Activity 2: Mind Mapping
A mind map is a learning tool that helps students organize information and find relationships between facts. They are very popular in health care programs, particularly in nursing school. They begin with a main concept or idea that the rest of the map revolves around. From that main idea, branches are created that represent a word or phrase that relates to the main topic. Sub-branches that stem from the main branches further expand on concepts. It is helpful to use different colors/images to differentiate the branches.

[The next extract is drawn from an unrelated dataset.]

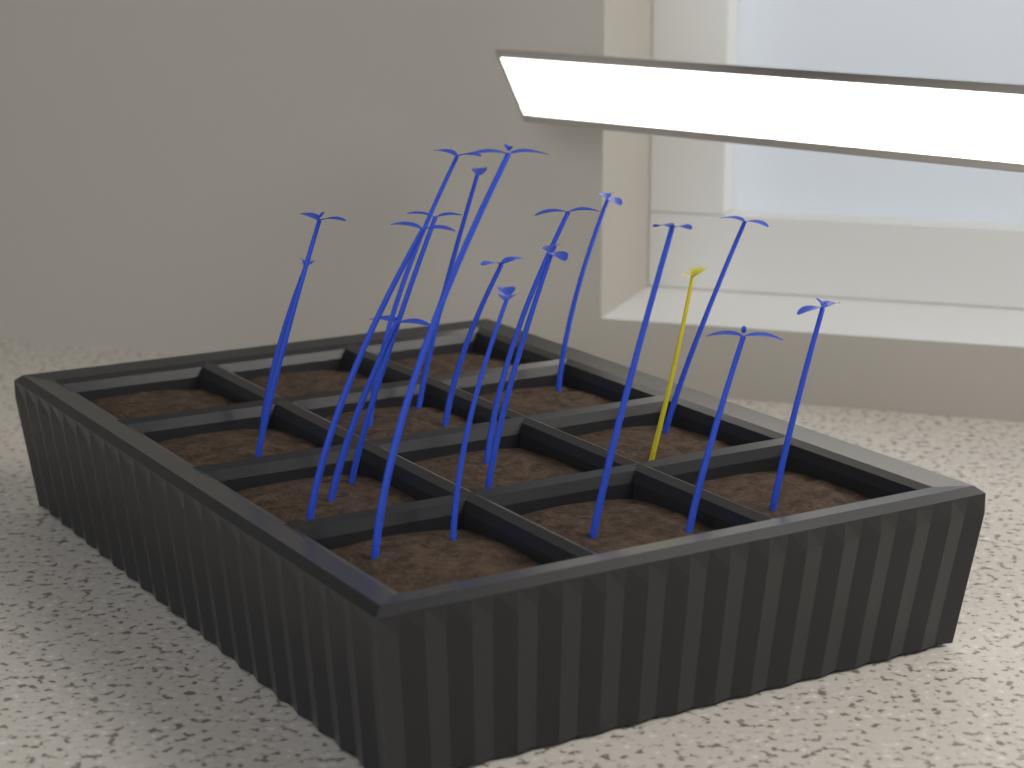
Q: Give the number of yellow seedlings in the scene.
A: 1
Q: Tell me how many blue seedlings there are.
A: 17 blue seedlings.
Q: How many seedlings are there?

A side note: concept maps are similar to mind maps, though they are closer to flow-charts in nature. They usually contain general concepts at the top of the map, with more specific concepts arrayed hierarchically below. The connector lines usually imply causation. These are the types of maps often shown in lecture.
Today you will practice making a mind map. Take a moment to look at the one for homeostasis, below.
Now create a mind map of the muscular system.(7 points) Hopefully this tool will help you study in the future!